── Record set ──

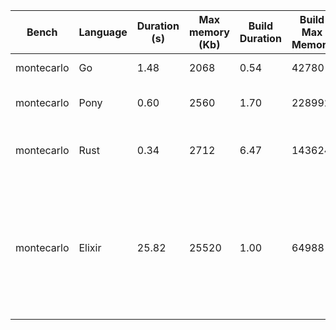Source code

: | Bench | Language | Duration (s) | Max memory (Kb) | Build Duration | Build Max Memory | Executable Size (Kb) | compiler version |
| --- | --- | --- | --- | --- | --- | --- | --- |
| montecarlo | Go | 1.48 | 2068 | 0.54 | 42780 | 2284 | go1.6.3 linux/amd64 |
| montecarlo | Pony | 0.60 | 2560 | 1.70 | 228992 | 140 | 0.3.0-5-gb2cdd03 [release] |
| montecarlo | Rust | 0.34 | 2712 | 6.47 | 143624 | 756 | rustc 1.11.0 (9b21dcd6a 2016-08-15) |
| montecarlo | Elixir | 25.82 | 25520 | 1.00 | 64988 | 20 | Erlang/OTP 18 [erts-7.3.1.1] [source] [64-bit] [smp:4:4] [async-threads:10] [kernel-poll:false] - Elixir 1.2.0 |

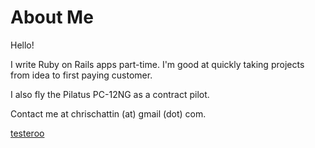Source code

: # About Me

Hello!

I write Ruby on Rails apps part-time. I'm good at quickly taking projects from idea to first paying customer.

I also fly the Pilatus PC-12NG as a contract pilot.

Contact me at chrischattin (at) gmail (dot) com.

[testeroo](/test.md)

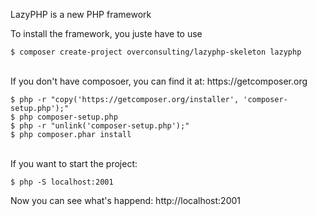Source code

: LazyPHP is a new PHP framework

To install the framework, you juste have to use

<pre><code>$ composer create-project overconsulting/lazyphp-skeleton lazyphp
</code></pre>
<br />
If you don't have composoer, you can find it at: https://getcomposer.org

<pre><code>$ php -r "copy('https://getcomposer.org/installer', 'composer-setup.php');"
$ php composer-setup.php
$ php -r "unlink('composer-setup.php');"
$ php composer.phar install
</code></pre>
<br />
If you want to start the project:
<pre><code>$ php -S localhost:2001
</code></pre>

Now you can see what's happend: http://localhost:2001
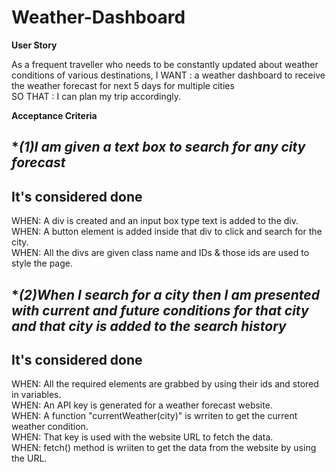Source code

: # Weather-Dashboard

**User Story**

As a frequent traveller who needs to be constantly updated about weather conditions of various destinations,
I WANT  :  a weather dashboard to receive the weather forecast for next 5 days for multiple 
           cities<br>
SO THAT :  I can plan my trip accordingly.

**Acceptance Criteria**

**(1)*I am given a text box to search for any city forecast**
------
It's considered done<br>
------
WHEN: A div is created and an input box type text is added to the div.<br>
WHEN: A button element is added inside that div to click and search for the city.<br>
WHEN: All the divs are given class name and IDs & those ids are used to style the page.

**(2)*When I search for a city then I am presented with current and future conditions for that city and that city is added to the search history**
------
It's considered done<br>
------
WHEN: All the required elements are grabbed by using their ids and stored in variables.<br>
WHEN: An API key is generated for a weather forecast website.<br>
WHEN: A function "currentWeather(city)" is wrriten to get the current weather condition.<br>
WHEN: That key is used with the website URL to fetch the data.<br> 
WHEN: fetch() method is wriiten to get the data from the website by using the URL.
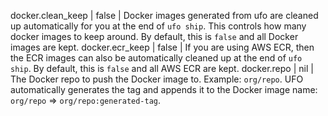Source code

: docker.clean_keep | false | Docker images generated from ufo are cleaned up automatically for you at the end of `ufo ship`. This controls how many docker images to keep around. By default, this is `false` and all Docker images are kept.
docker.ecr_keep | false | If you are using AWS ECR, then the ECR images can also be automatically cleaned up at the end of `ufo ship`. By default, this is `false` and all AWS ECR are kept.
docker.repo | nil | The Docker repo to push the Docker image to. Example: `org/repo`. UFO automatically generates the tag and appends it to the Docker image name: `org/repo` => `org/repo:generated-tag`.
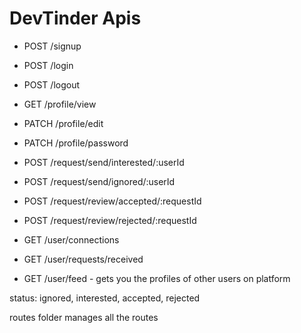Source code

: # DevTinder Apis

- POST /signup
- POST /login
- POST /logout

- GET /profile/view
- PATCH /profile/edit
- PATCH /profile/password

- POST /request/send/interested/:userId
- POST /request/send/ignored/:userId

- POST /request/review/accepted/:requestId
- POST /request/review/rejected/:requestId

- GET /user/connections
- GET /user/requests/received
- GET /user/feed - gets you the profiles of other users on platform

status: ignored, interested, accepted, rejected

routes folder manages all the routes
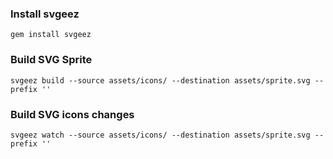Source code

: ### Install svgeez

`gem install svgeez`

### Build SVG Sprite

`svgeez build --source assets/icons/ --destination assets/sprite.svg --prefix ''`

### Build SVG icons changes

`svgeez watch --source assets/icons/ --destination assets/sprite.svg --prefix ''`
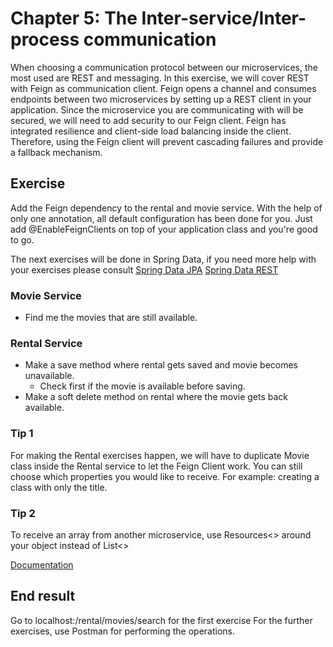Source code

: # Chapter 5: The Inter-service/Inter-process communication 
When choosing a communication protocol between our microservices, the most used are REST and messaging. 
In this exercise, we will cover REST with Feign as communication client. 
Feign opens a channel and consumes endpoints between two microservices by setting up a REST client in your application.
Since the microservice you are communicating with will be secured, we will need to add security to our Feign client. 
Feign has integrated resilience and client-side load balancing inside the client.
Therefore, using the Feign client will prevent cascading failures and provide a fallback mechanism.

## Exercise 
Add the Feign dependency to the rental and movie service.
With the help of only one annotation, all default configuration has been done for you.
Just add @EnableFeignClients on top of your application class and you're good to go.

The next exercises will be done in Spring Data, if you need more help with your exercises please consult 
[Spring Data JPA](https://docs.spring.io/spring-data/jpa/docs/1.11.6.RELEASE/reference/html/)
[Spring Data REST](https://docs.spring.io/spring-data/rest/docs/current/reference/html/)

### Movie Service
* Find me the movies that are still available.
### Rental Service
* Make a save method where rental gets saved and movie becomes unavailable.
  * Check first if the movie is available before saving.
* Make a soft delete method on rental where the movie gets back available.

### Tip 1
For making the Rental exercises happen, we will have to duplicate Movie class inside the Rental service to let the Feign Client work.
You can still choose which properties you would like to receive.
For example: creating a class with only the title.

### Tip 2
To receive an array from another microservice, use Resources<> around your object instead of List<>


[Documentation](http://projects.spring.io/spring-cloud/spring-cloud.html#spring-cloud-feign)

## End result
Go to localhost:<port zuul>/rental/movies/search for the first exercise
For the further exercises, use Postman for performing the operations.


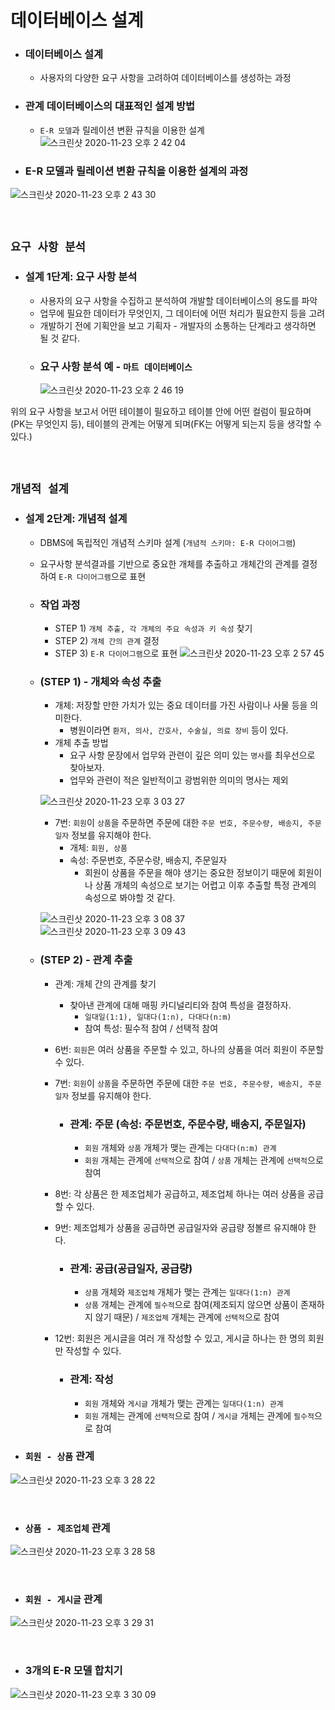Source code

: # 데이터베이스 설계

- ### 데이터베이스 설계
    - 사용자의 다양한 요구 사항을 고려하여 데이터베이스를 생성하는 과정
    
- ### 관계 데이터베이스의 대표적인 설계 방법
    - `E-R 모델`과 릴레이션 변환 규칙을 이용한 설계
    ![스크린샷 2020-11-23 오후 2 42 04](https://user-images.githubusercontent.com/45676906/99932029-18d8b180-2d9a-11eb-8b76-86174fa199f9.png)
    
    
- ### E-R 모델과 릴레이션 변환 규칙을 이용한 설계의 과정

![스크린샷 2020-11-23 오후 2 43 30](https://user-images.githubusercontent.com/45676906/99932072-432a6f00-2d9a-11eb-9091-ba344f610a64.png)

<br>

## `요구 사항 분석`

- ### 설계 1단계: 요구 사항 분석
    - 사용자의 요구 사항을 수집하고 분석하여 개발할 데이터베이스의 용도를 파악
    - 업무에 필요한 데이터가 무엇인지, 그 데이터에 어떤 처리가 필요한지 등을 고려
    - 개발하기 전에 기획안을 보고 기획자 - 개발자의 소통하는 단계라고 생각하면 될 것 같다.
    - ### 요구 사항 분석 예 - `마트 데이터베이스`
        ![스크린샷 2020-11-23 오후 2 46 19](https://user-images.githubusercontent.com/45676906/99932176-a7e5c980-2d9a-11eb-9685-2386908b5279.png)
        
위의 요구 사항을 보고서 어떤 테이블이 필요하고 테이블 안에 어떤 컬럼이 필요하며(PK는 무엇인지 등), 테이블의 관계는 어떻게 되며(FK는 어떻게 되는지 등을 생각할 수 있다.)

<br>

## `개념적 설계`

- ### 설계 2단계: 개념적 설계
    - DBMS에 독립적인 개념적 스키마 설계 (`개념적 스키마: E-R 다이어그램`)
    - 요구사항 분석결과를 기반으로 중요한 개체를 추출하고 개체간의 관계를 결정하여 `E-R 다이어그램`으로 표현
    - ### 작업 과정
        - STEP 1) `개체 추출, 각 개체의 주요 속성과 키 속성` 찾기
        - STEP 2) `개체 간의 관계` 결정
        - STEP 3) `E-R 다이어그램`으로 표현
        ![스크린샷 2020-11-23 오후 2 57 45](https://user-images.githubusercontent.com/45676906/99932710-40307e00-2d9c-11eb-91c4-1787b53ff04f.png)
    
    - ### (STEP 1) - 개체와 속성 추출    
        - 개체: 저장할 만한 가치가 있는 중요 데이터를 가진 사람이나 사물 등을 의미한다.
            - 병원이라면 `환저, 의사, 간호사, 수술실, 의료 장비` 등이 있다.
        - 개체 추출 방법
            - 요구 사항 문장에서 업무와 관련이 깊은 의미 있는 `명사`를 최우선으로 찾아보자.
            - 업무와 관련이 적은 일반적이고 광범위한 의미의 명사는 제외
           
       ![스크린샷 2020-11-23 오후 3 03 27](https://user-images.githubusercontent.com/45676906/99932989-0ca22380-2d9d-11eb-8d22-189813aacc14.png)
        
       - 7번: `회원`이 `상품`을 주문하면 주문에 대한 `주문 번호, 주문수량, 배송지, 주문일자` 정보를 유지해야 한다.
            - 개체: `회원, 상품`
            - 속성: 주문번호, 주문수량, 배송지, 주문일자
                - 회원이 상품을 주문을 해야 생기는 중요한 정보이기 때문에 회원이나 상품 개체의 속성으로 보기는 어렵고 이후 추출할 특정 관계의 속성으로 봐야할 것 같다.
                
       ![스크린샷 2020-11-23 오후 3 08 37](https://user-images.githubusercontent.com/45676906/99933232-c4cfcc00-2d9d-11eb-9ffa-2897395d9a30.png)
       ![스크린샷 2020-11-23 오후 3 09 43](https://user-images.githubusercontent.com/45676906/99933281-eb8e0280-2d9d-11eb-814d-35b60fa42def.png)

   - ### (STEP 2) - 관계 추출
        - 관계: 개체 간의 관계를 찾기
            - 찾아낸 관계에 대해 매핑 카디널리티와 참여 특성을 결정하자.
                - `일대일(1:1), 일대다(1:n), 다대다(n:m)`
                - 참여 특성: 필수적 참여 / 선택적 참여
                
        - 6번: `회원`은 여러 상품을 주문할 수 있고, 하나의 상품을 여러 회원이 주문할 수 있다.
        - 7번: `회원`이 `상품`을 주문하면 주문에 대한 `주문 번호, 주문수량, 배송지, 주문일자` 정보를 유지해야 한다.              
            - ### 관계: 주문 (속성: 주문번호, 주문수량, 배송지, 주문일자)
                - `회원` 개체와 `상품` 개체가 맺는 관계는 `다대다(n:m) 관계`
                - `회원` 개체는 관계에 `선택적`으로 참여 / `상품` 개체는 관계에 `선택적`으로 참여       
           
        - 8번: 각 상품은 한 제조업체가 공급하고, 제조업체 하나는 여러 상품을 공급할 수 있다.
        - 9번: 제조업체가 상품을 공급하면 공급일자와 공급량 정볼르 유지해야 한다.
            - ### 관계: 공급(공급일자, 공급량)
                - `상품` 개체와 `제조업체` 개체가 맺는 관계는 `일대다(1:n) 관계`
                - `상품` 개체는 관계에 `필수적`으로 참여(제조되지 않으면 상품이 존재하지 않기 때문) / `제조업체` 개체는 관계에 `선택적`으로 참여
    
        - 12번: 회원은 게시글을 여러 개 작성할 수 있고, 게시글 하나는 한 명의 회원만 작성할 수 있다.
            - ### 관계: 작성
                - `회원` 개체와 `게시글` 개체가 맺는 관계는 `일대다(1:n) 관계`
                - `회원` 개체는 관계에 `선택적`으로 참여 / `게시글` 개체는 관계에 `필수적`으로 참여

- ### `회원 - 상품` 관계

![스크린샷 2020-11-23 오후 3 28 22](https://user-images.githubusercontent.com/45676906/99934149-8687dc00-2da0-11eb-83a8-f25b48c1ba4d.png)

<br>

- ### `상품 - 제조업체` 관계

![스크린샷 2020-11-23 오후 3 28 58](https://user-images.githubusercontent.com/45676906/99934181-9d2e3300-2da0-11eb-8995-80da11252e5c.png)

<br>

- ### `회원 - 게시글` 관계

![스크린샷 2020-11-23 오후 3 29 31](https://user-images.githubusercontent.com/45676906/99934209-afa86c80-2da0-11eb-81c4-7b9908e57708.png)

<br>

- ###  3개의 E-R 모델 합치기

![스크린샷 2020-11-23 오후 3 30 09](https://user-images.githubusercontent.com/45676906/99934236-c77ff080-2da0-11eb-88e6-006e314e71d1.png)


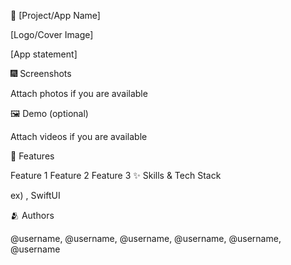 📱 [Project/App Name]


[Logo/Cover Image]

[App statement]

🎆 Screenshots

Attach photos if you are available

🖼️ Demo (optional)

Attach videos if you are available

📌 Features

Feature 1
Feature 2
Feature 3
✨ Skills & Tech Stack

ex) , SwiftUI


🫂 Authors

@username, @username, @username, @username, @username, @username
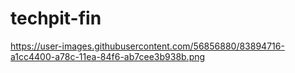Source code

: # techpit-fin

https://user-images.githubusercontent.com/56856880/83894716-a1cc4400-a78c-11ea-84f6-ab7cee3b938b.png

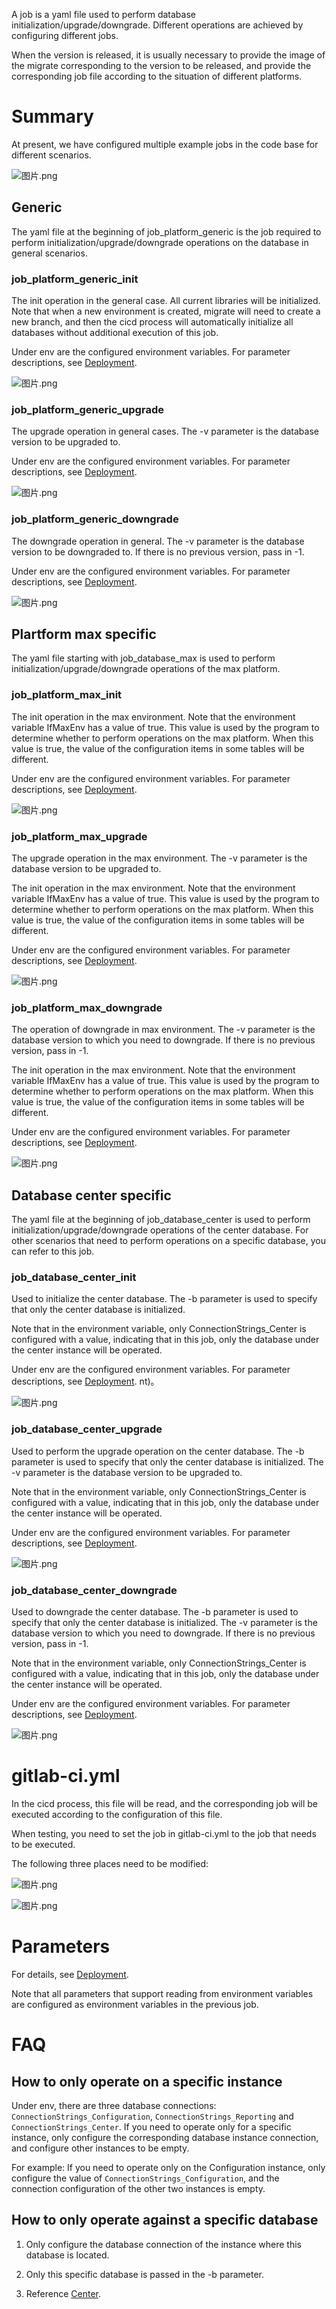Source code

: A job is a yaml file used to perform database initialization/upgrade/downgrade. Different operations are achieved by configuring different jobs.

When the version is released, it is usually necessary to provide the image of the migrate corresponding to the version to be released, and provide the corresponding job file according to the situation of different platforms. 

# Summary

At present, we have configured multiple example jobs in the code base for different scenarios. 

![图片.png](/.attachments/图片-e4322b3c-a6d7-48e5-be90-8014d44bf52c.png)

## Generic

The yaml file at the beginning of job_platform_generic is the job required to perform initialization/upgrade/downgrade operations on the database in general scenarios. 

### job_platform_generic_init

The init operation in the general case. All current libraries will be initialized. Note that when a new environment is created, migrate will need to create a new branch, and then the cicd process will automatically initialize all databases without additional execution of this job. 

Under env are the configured environment variables. For parameter descriptions, see [Deployment](/Tutorial/Advanced/Backend/Database/Migrator/Deployment). 

![图片.png](/.attachments/图片-2a87a230-c24b-4001-a0f9-0ad3b236740e.png)

### job_platform_generic_upgrade

The upgrade operation in general cases. The -v parameter is the database version to be upgraded to. 

Under env are the configured environment variables. For parameter descriptions, see [Deployment](/Tutorial/Advanced/Backend/Database/Migrator/Deployment). 

![图片.png](/.attachments/图片-b9ea6a4b-ccc1-43d6-b195-1b0d03c10caa.png)

### job_platform_generic_downgrade

The downgrade operation in general. The -v parameter is the database version to be downgraded to. If there is no previous version, pass in -1. 

Under env are the configured environment variables. For parameter descriptions, see [Deployment](/Tutorial/Advanced/Backend/Database/Migrator/Deployment). 

![图片.png](/.attachments/图片-0949c48a-7bed-4036-8055-78dcb6123c2c.png)

## Plartform max specific

The yaml file starting with job_database_max is used to perform initialization/upgrade/downgrade operations of the max platform. 

### job_platform_max_init

The init operation in the max environment. Note that the environment variable IfMaxEnv has a value of true. This value is used by the program to determine whether to perform operations on the max platform. When this value is true, the value of the configuration items in some tables will be different. 

Under env are the configured environment variables. For parameter descriptions, see [Deployment](/Tutorial/Advanced/Backend/Database/Migrator/Deployment). 

![图片.png](/.attachments/图片-cb66b6b0-a3da-4ffe-be34-4a3aeb7f850d.png)

### job_platform_max_upgrade

The upgrade operation in the max environment. The -v parameter is the database version to be upgraded to. 

The init operation in the max environment. Note that the environment variable IfMaxEnv has a value of true. This value is used by the program to determine whether to perform operations on the max platform. When this value is true, the value of the configuration items in some tables will be different. 

Under env are the configured environment variables. For parameter descriptions, see [Deployment](/Tutorial/Advanced/Backend/Database/Migrator/Deployment). 

![图片.png](/.attachments/图片-54f8b1c9-c049-4bbf-a393-1af988d58f34.png)

### job_platform_max_downgrade

The operation of downgrade in max environment. The -v parameter is the database version to which you need to downgrade. If there is no previous version, pass in -1. 

The init operation in the max environment. Note that the environment variable IfMaxEnv has a value of true. This value is used by the program to determine whether to perform operations on the max platform. When this value is true, the value of the configuration items in some tables will be different. 

Under env are the configured environment variables. For parameter descriptions, see [Deployment](/Tutorial/Advanced/Backend/Database/Migrator/Deployment). 

![图片.png](/.attachments/图片-dc107ffb-c57a-4ee9-bb3e-1a9ac215aaef.png)

## Database center specific

The yaml file at the beginning of job_database_center is used to perform initialization/upgrade/downgrade operations of the center database. For other scenarios that need to perform operations on a specific database, you can refer to this job. 

### job_database_center_init

Used to initialize the center database. The -b parameter is used to specify that only the center database is initialized. 

Note that in the environment variable, only ConnectionStrings_Center is configured with a value, indicating that in this job, only the database under the center instance will be operated. 

Under env are the configured environment variables. For parameter descriptions, see [Deployment](/Tutorial/Advanced/Backend/Database/Migrator/Deployment). nt)。

![图片.png](/.attachments/图片-37e758fd-54d7-4a06-8b07-757975bacec3.png)

### job_database_center_upgrade

Used to perform the upgrade operation on the center database. The -b parameter is used to specify that only the center database is initialized. The -v parameter is the database version to be upgraded to. 

Note that in the environment variable, only ConnectionStrings_Center is configured with a value, indicating that in this job, only the database under the center instance will be operated. 

Under env are the configured environment variables. For parameter descriptions, see [Deployment](/Tutorial/Advanced/Backend/Database/Migrator/Deployment). 

![图片.png](/.attachments/图片-ab9681cc-183f-4413-aa28-147d53bf858c.png)

### job_database_center_downgrade

Used to downgrade the center database. The -b parameter is used to specify that only the center database is initialized. The -v parameter is the database version to which you need to downgrade. If there is no previous version, pass in -1. 

Note that in the environment variable, only ConnectionStrings_Center is configured with a value, indicating that in this job, only the database under the center instance will be operated. 

Under env are the configured environment variables. For parameter descriptions, see [Deployment](/Tutorial/Advanced/Backend/Database/Migrator/Deployment). 

![图片.png](/.attachments/图片-90b7f92e-e2f6-4e8c-9ca1-8bf7d9531eea.png)

# gitlab-ci.yml

In the cicd process, this file will be read, and the corresponding job will be executed according to the configuration of this file. 

When testing, you need to set the job in gitlab-ci.yml to the job that needs to be executed.

The following three places need to be modified: 

![图片.png](/.attachments/图片-c7040722-db94-4011-94cc-00d280642f3b.png)

![图片.png](/.attachments/图片-41e6bae6-ebd1-42c7-b993-ca07632ef9d9.png)

# Parameters

For details, see [Deployment](/Tutorial/Advanced/Backend/Database/Migrator/Deployment). 

Note that all parameters that support reading from environment variables are configured as environment variables in the previous job. 

# FAQ

## How to only operate on a specific instance 

Under env, there are three database connections: `ConnectionStrings_Configuration`, `ConnectionStrings_Reporting` and `ConnectionStrings_Center`. If you need to operate only for a specific instance, only configure the corresponding database instance connection, and configure other instances to be empty.

For example: If you need to operate only on the Configuration instance, only configure the value of `ConnectionStrings_Configuration`, and the connection configuration of the other two instances is empty. 

## How to only operate against a specific database 

1. Only configure the database connection of the instance where this database is located.

2. Only this specific database is passed in the -b parameter.

3. Reference [Center](#job_database_center_init). 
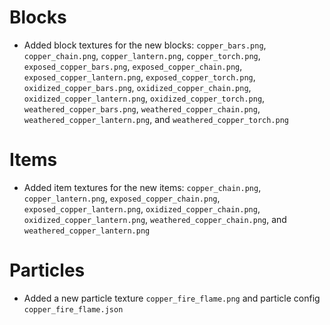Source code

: # Blocks
- Added block textures for the new blocks: `copper_bars.png`, `copper_chain.png`, `copper_lantern.png`, `copper_torch.png`, `exposed_copper_bars.png`, `exposed_copper_chain.png`, `exposed_copper_lantern.png`, `exposed_copper_torch.png`, `oxidized_copper_bars.png`, `oxidized_copper_chain.png`, `oxidized_copper_lantern.png`, `oxidized_copper_torch.png`, `weathered_copper_bars.png`, `weathered_copper_chain.png`, `weathered_copper_lantern.png`, and `weathered_copper_torch.png`

# Items
- Added item textures for the new items: `copper_chain.png`, `copper_lantern.png`, `exposed_copper_chain.png`, `exposed_copper_lantern.png`, `oxidized_copper_chain.png`, `oxidized_copper_lantern.png`, `weathered_copper_chain.png`, and `weathered_copper_lantern.png`

# Particles
- Added a new particle texture `copper_fire_flame.png` and particle config `copper_fire_flame.json`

───

__Exercise__. Reproduce, unchanged, the lines of the records from the one containing "I write Ruby" through the one containing "new PHP framework", both ends included. Omit the pictures.

__Response to the exercise__.
I write Ruby on Rails apps part-time. I'm good at quickly taking projects from idea to first paying customer.

I also fly the Pilatus PC-12NG as a contract pilot.

Contact me at chrischattin (at) gmail (dot) com.

[testeroo](/test.md)

Source code

: LazyPHP is a new PHP framework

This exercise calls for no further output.